Anthropic Let You Look Inside

Anthropic has been quietly doing some of the most interesting mechanistic interpretability work in AI research — the kind where you actually try to understand what a neural network is computing, not just observe that it computes things correctly — and today they open-sourced the tools they use to do it.

The specific thing is circuit tracing: the practice of identifying which components of a transformer model (which attention heads, which MLP layers, which neurons or features in the residual stream) are causally responsible for a given output. Not "we looked at attention patterns and they looked plausible." Actually tracing the computation. Patching activations, building attribution graphs, following the signal through the forward pass until you can draw a diagram that says: this behavior came from here.

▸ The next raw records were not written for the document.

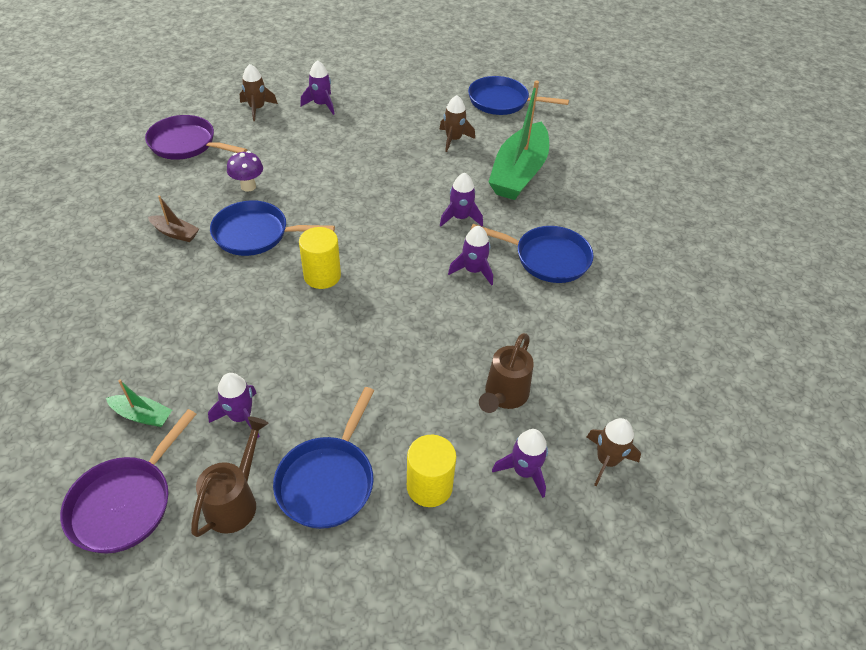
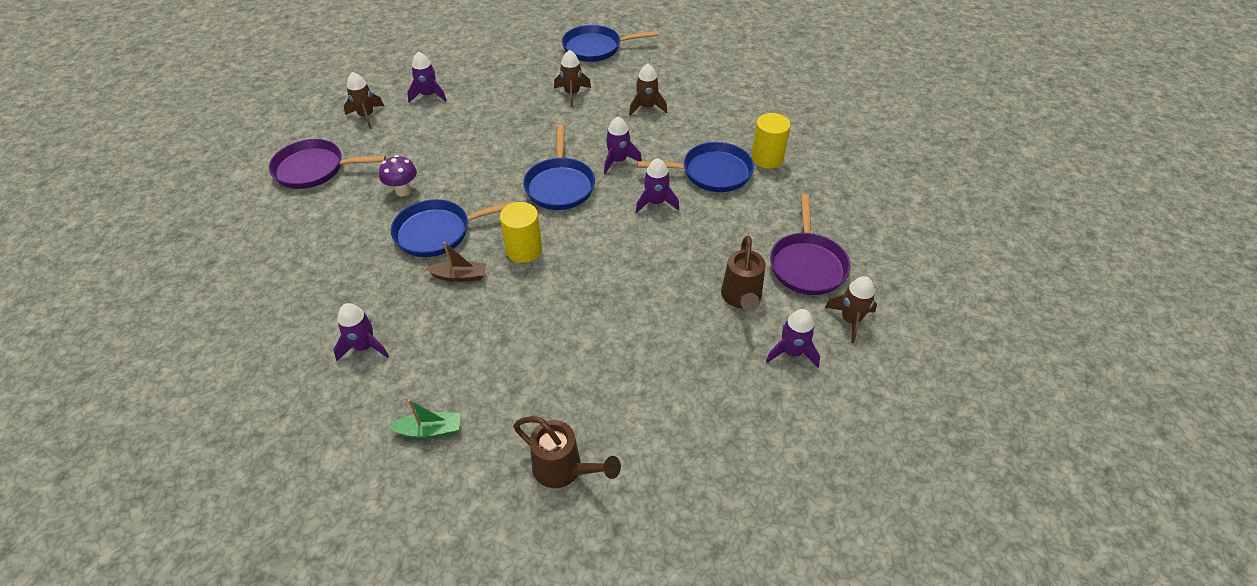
camera: 20 degrees left, 0 degrees up
(125, 503) = (462, 511): purple pan -> purple pan (807, 264)
(175, 233) = (357, 256): brown boat -> brown boat (460, 276)
(235, 501) = (564, 470): brown watering can -> brown watering can turned 120 degrees clockwise
(241, 416) = (524, 397): purple rocket -> purple rocket (364, 346)
(328, 481) = (635, 421): blue pan -> blue pan (560, 185)
(429, 486) = (723, 393): yellow cylinder -> yellow cylinder (767, 158)
(519, 173) = (646, 107): green boat -> brown rocket

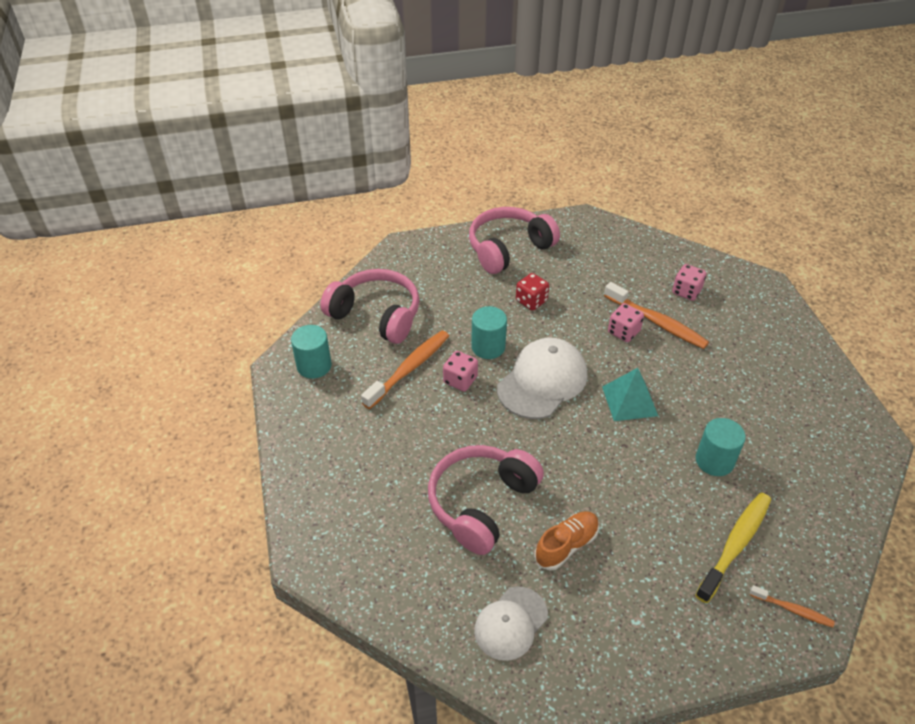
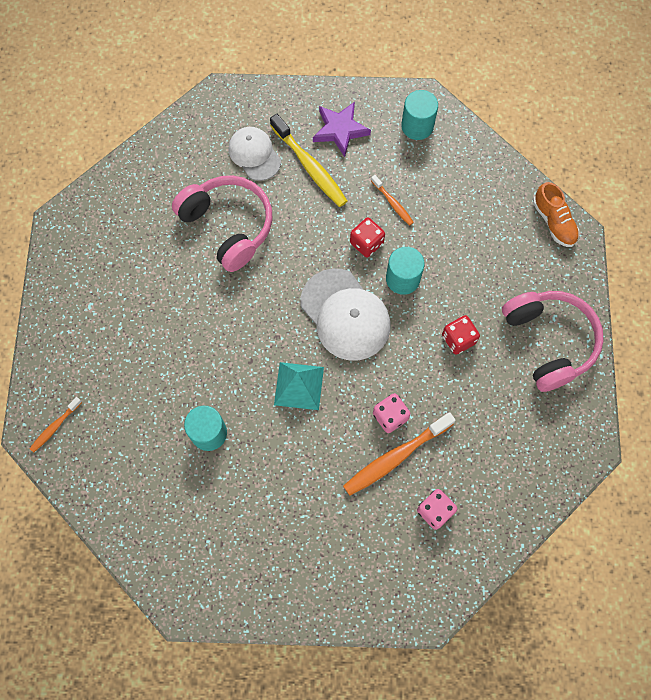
camera: 105 degrees right, 25 degrees up
(332, 428) = (340, 130): none -> purple star
(376, 315) = (472, 189): pink headphones -> none
(409, 368) = (393, 203): orange toothbrush -> orange toothbrush, size x0.53
(460, 380) = (366, 243): pink dice -> red dice
(510, 623) = (120, 218): white cap -> white cap (254, 154)
(566, 545) = (168, 277): orange shoe -> orange shoe (553, 222)
(735, 544) = (124, 410): yellow toothbrush -> yellow toothbrush (310, 166)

This is hard to do. It's also, depending on your priors about AI safety, either extremely important or a moderately interesting research problem. The case for important: if we can't read what a model is doing, we can't know when it's doing something we didn't intend. Circuit tracing is one of the few methods that offers anything like a mechanistic answer to that question.

The case for moderately interesting: current circuit tracing techniques work reasonably well on toy tasks and start to blur into noise as you scale up. A circuit for the indirect object identification task in a small model is one thing. A circuit for "decides to deceive the user in a subtle way that won't trigger the classifier" in Claude Opus is, you know, a different project.

What makes this release notable isn't just the code — it's that Anthropic built these tools to analyze their own production models, used them in published research, and now the rest of the field can use the same infrastructure. That rarely happens. Labs typically hoard their interpretability work alongside everything else, which means the research community has to re-derive or approximate the methods. Now they don't have to, at least for this.

The attribution graph approach in particular is worth looking at. It treats the model's computation as a directed graph of influences — this feature influenced that one, this attention head read from that part of the context — and lets you trace back from an output to see what actually drove it. It sounds obvious when described plainly, but actually implementing it in a way that's tractable and meaningful took a while to get right.

Whether any of this scales to the point where it can do what safety researchers actually need it to do is a different question. Circuit tracing at the level of "we understand how GPT-2 handles subject-verb agreement" is a long way from "we understand what Claude is optimizing for when the conversation goes sideways." The gap is not a matter of code quality.

But the tools exist now. People can use them. That's more than there was yesterday.